OSZE-Beobachter besorgt über Lage in der Ukraine
Putin gratuliert Janukowitsch offiziell zum Sieg

Nach dem umstrittenen Ausgang der Präsidentenwahl ist die Lage in der Ukraine der OSZE zufolge sehr ernst. Die bislang friedliche Stimmung könne kippen, sagte der Botschafter der Organisation für Sicherheit und Zusammenarbeit in Europa für die Wahlen, Geert Ahrens, am Donnerstag im Deutschlandfunk.

HB BERLIN/AMSTERDAM. „Beide Seiten sind nicht wirklich bereit, miteinander zu sprechen.“ Außerdem vertiefe sich die regionale Spaltung des Landes. Während der Oppositionskandidat Viktor Juschtschenko besonders im Westen populär ist, hat der offiziell zum Wahlsieger erklärte Ministerpräsident Viktor Janukowitsch im Osten seine Hochburgen. Von der OSZE entsandte Beobachter hatten beim Ablauf der Wahl am vergangenen Sonntag gravierende Verstöße gegen demokratische Prinzipien festgestellt.

Ungeachtet massiver internationaler Kritik an der Präsidentenwahl in der Ukraine hat der russische Präsident Wladimir Putin dem Kiewer Regierungschef Viktor Janukowitsch zum Wahlsieg gratuliert. „Das ukrainische Volk hat seine Wahl getroffen“, schrieb Putin in einem Telegramm vom Donnerstag nach Angaben des Kremls. „Nun wurden für die strategische russisch-ukrainische Partnerschaft die günstigsten Bedingungen geschaffen, eine neue Stufe hoher Qualität zu erreichen“, hieß es in einer Botschaft Putins an Janukowitsch. Die ukrainische Wahlleitung hatte Janukowitsch am Vortag offiziell zum Sieger über den Oppositionsführer Viktor Juschtschenko erklärt. Die Europäische Union (EU) und die USA wollen die Wahl nicht anerkennen.

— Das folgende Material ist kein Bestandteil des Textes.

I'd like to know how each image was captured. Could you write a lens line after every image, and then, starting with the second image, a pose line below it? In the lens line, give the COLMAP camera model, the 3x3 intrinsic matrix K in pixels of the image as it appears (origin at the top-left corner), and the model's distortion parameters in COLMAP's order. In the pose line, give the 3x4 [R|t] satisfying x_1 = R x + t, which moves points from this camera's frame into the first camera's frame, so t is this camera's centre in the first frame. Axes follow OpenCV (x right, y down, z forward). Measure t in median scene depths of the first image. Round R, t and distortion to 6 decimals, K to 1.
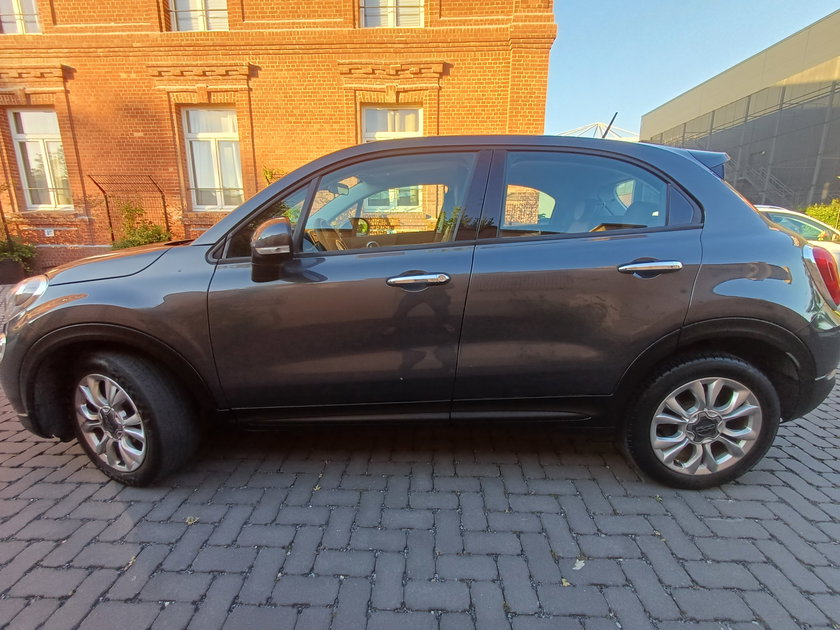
lens RADIAL K [[386.8, 0, 419.7], [0, 386.8, 319.9], [0, 0, 1]] dist [-0.004836, 0.001941]
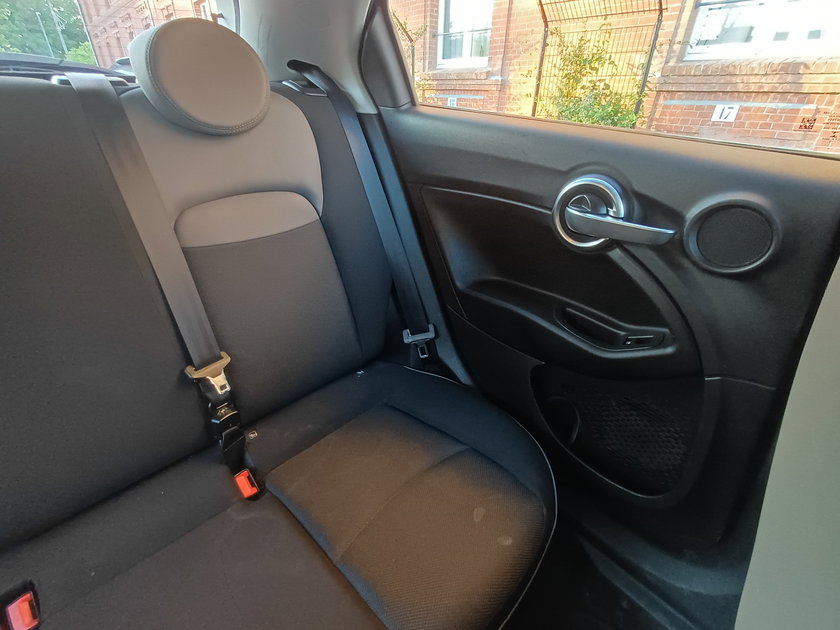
lens RADIAL K [[386.8, 0, 415.8], [0, 386.8, 313.4], [0, 0, 1]] dist [-0.004836, 0.001941]
pose [[0.689505, 0.364403, -0.625934, -0.442694], [-0.174167, 0.922276, 0.345070, -0.106907], [0.703028, -0.128911, 0.699381, 0.424206]]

Die ukrainische Opposition hat zwischenzeitlich beim höchsten Gericht des Landes Beschwerde gegen die Wahlkommission des Landes eingelegt. Sie ist der Überzeugung, dass das von der Kommission bekannt gegebene Ergebnis der Präsidentenwahl gefälscht ist. „Wir haben den Beschwerdeantrag über das Vorgehen der Zentralen Wahlkommission heute eingereicht“, sagte ein Vertreter in der Zentrale der Oppositionsbewegung um den liberalen Viktor Juschtschenko.

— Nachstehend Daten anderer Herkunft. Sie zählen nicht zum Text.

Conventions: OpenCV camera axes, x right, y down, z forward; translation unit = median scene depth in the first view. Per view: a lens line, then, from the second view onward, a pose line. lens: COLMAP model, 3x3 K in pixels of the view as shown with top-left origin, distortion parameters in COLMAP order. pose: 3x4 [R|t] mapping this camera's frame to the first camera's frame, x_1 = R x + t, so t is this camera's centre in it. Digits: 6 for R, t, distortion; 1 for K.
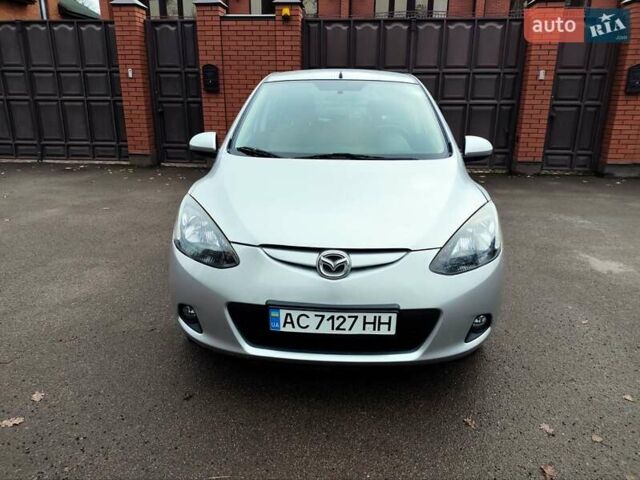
lens RADIAL K [[461.6, 0, 318.1], [0, 461.6, 241.2], [0, 0, 1]] dist [0.009875, -0.003445]
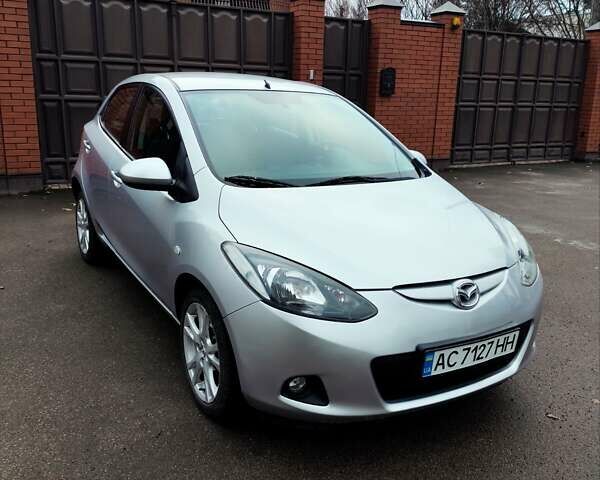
lens RADIAL K [[573.8, 0, 300.0], [0, 573.8, 240.0], [0, 0, 1]] dist [0.024778, -0.015437]
pose [[0.837838, -0.120652, 0.532420, -0.788827], [0.141462, 0.989942, 0.001721, -0.101119], [-0.527273, 0.073875, 0.846479, 0.131387]]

Die Europäische Union (EU) hat die ukrainischen Wahlbehörden zu einer Überprüfung des strittigen Ergebnisses der Präsidentenwahl des Landes aufgefordert. Die Abstimmung könne internationalen Kriterien entsprechend nicht als demokratisch bezeichnet werden, hieß es in einer ungewöhnlich deutlich formulierten Erklärung der niederländischen EU-Ratspräsidentschaft, die am späten Mittwochabend veröffentlicht wurde. „Die EU ruft die ukrainischen Behörden auf, allen Beschwerden zur Wahl nachzugehen und die (von internationalen Beobachtern festgestellten) Unregelmäßigkeiten zu beseitigen“, hieß es in der Erklärung.

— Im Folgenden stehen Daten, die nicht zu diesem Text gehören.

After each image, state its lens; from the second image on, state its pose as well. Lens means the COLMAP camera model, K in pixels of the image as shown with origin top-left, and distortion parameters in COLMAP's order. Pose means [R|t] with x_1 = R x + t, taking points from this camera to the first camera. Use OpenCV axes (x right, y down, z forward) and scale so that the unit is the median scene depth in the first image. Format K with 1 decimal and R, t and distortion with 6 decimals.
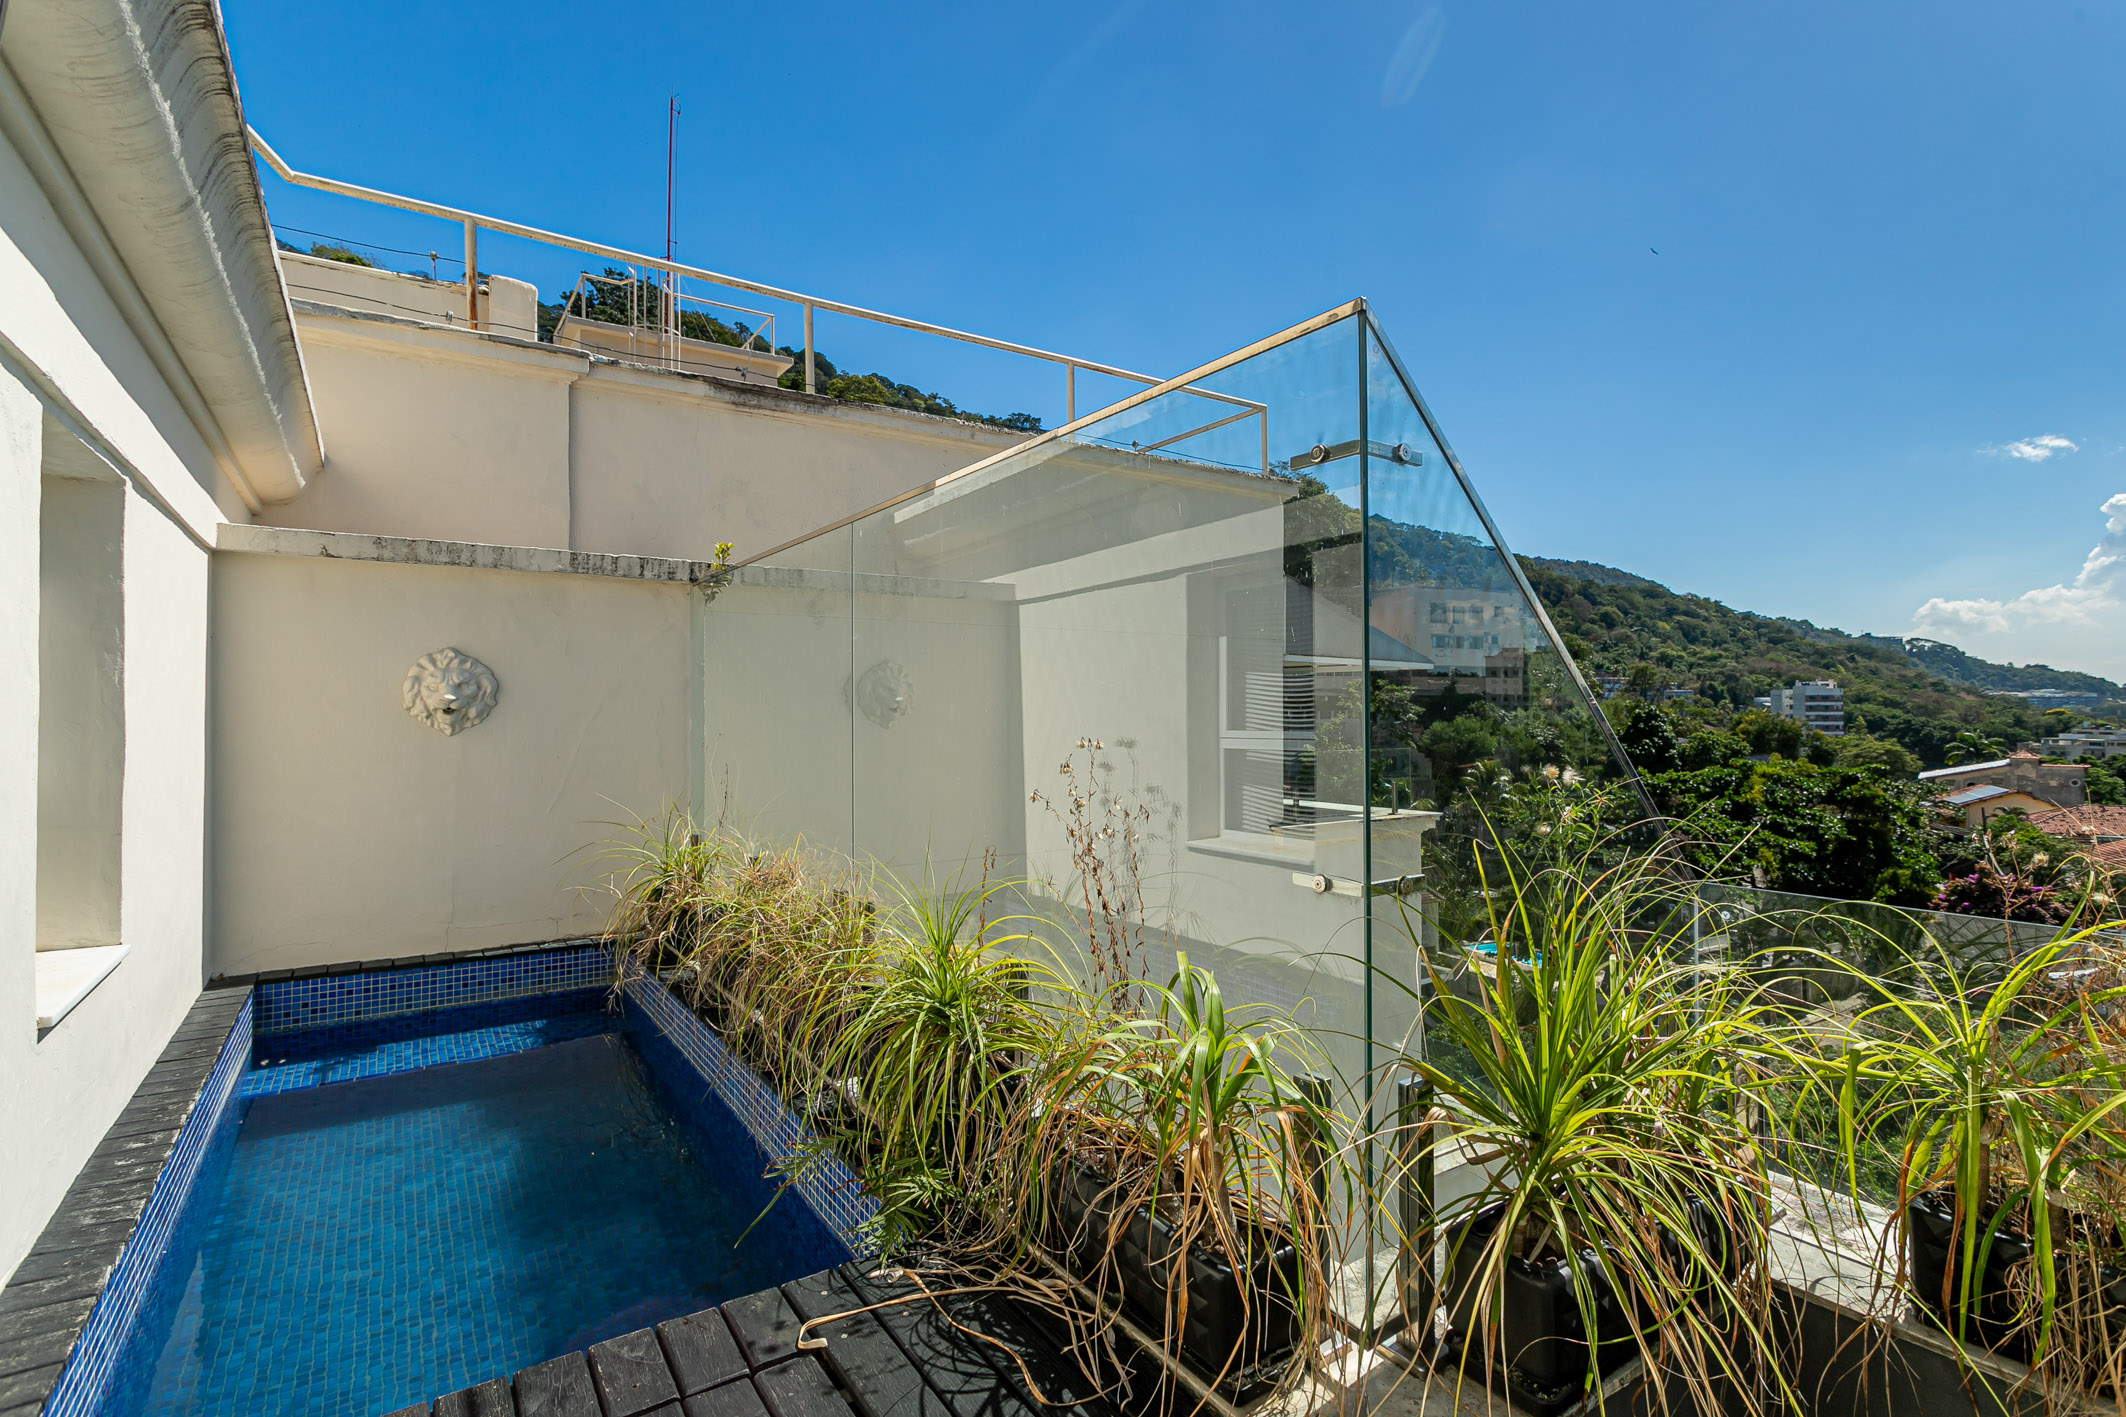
lens RADIAL K [[1020.2, 0, 1068.2], [0, 1020.2, 717.7], [0, 0, 1]] dist [0.005629, 0.000815]
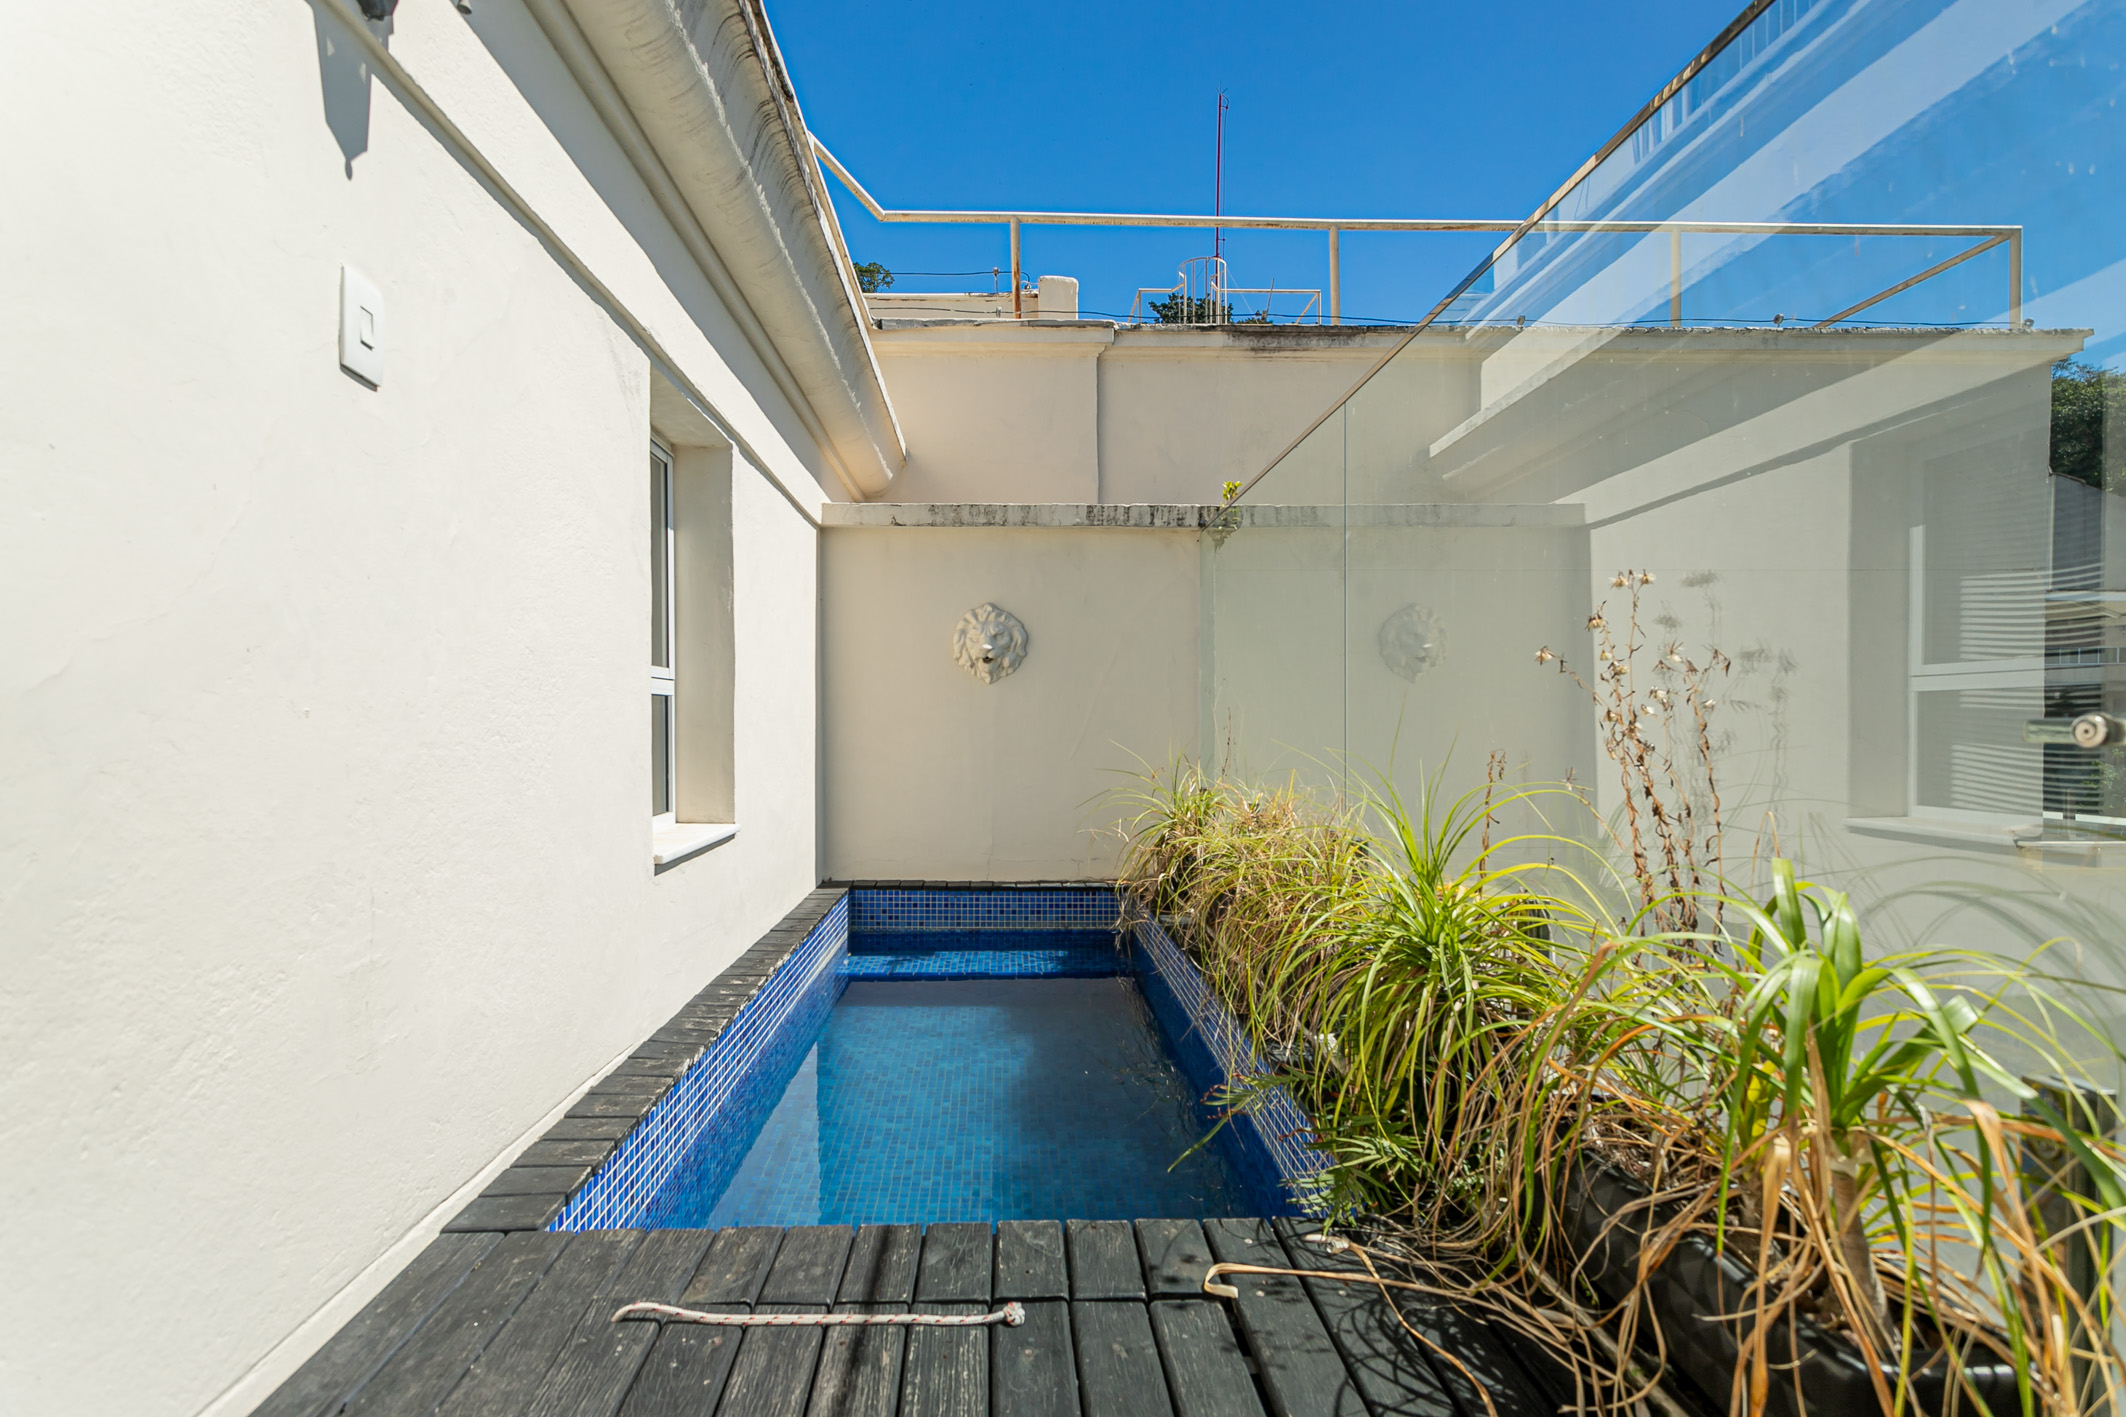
lens RADIAL K [[1020.2, 0, 1032.2], [0, 1020.2, 753.7], [0, 0, 1]] dist [0.005629, 0.000815]
pose [[0.839810, 0.009126, -0.542804, 0.031445], [0.001182, 0.999826, 0.018638, 0.074842], [0.542879, -0.016293, 0.839653, 0.105672]]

Am Donnerstagvormittag versammelten sich erneut tausende Anhänger Juschtschenkos in der Kiewer Innenstadt. Dieser hatte am Vortag der Wahlkommission eine Fälschung der Ergebnisse vorgeworfen und zu einem Generalstreik aufgerufen. Juschtschenko warnte ebenso wie der scheidende Präsident Leonid Kutschma vor der Gefahr eines Bürgerkrieges, sollte die Lage eskalieren. Die Europäische Union (EU) will die Präsidentschaftswahl in der Ukraine auf dem im Laufe des Tages beginnenden Gipfeltreffen mit Russlands Präsidenten Wladimir Putin zur Sprache bringen. Putin hatte Janukowitsch unterstützt.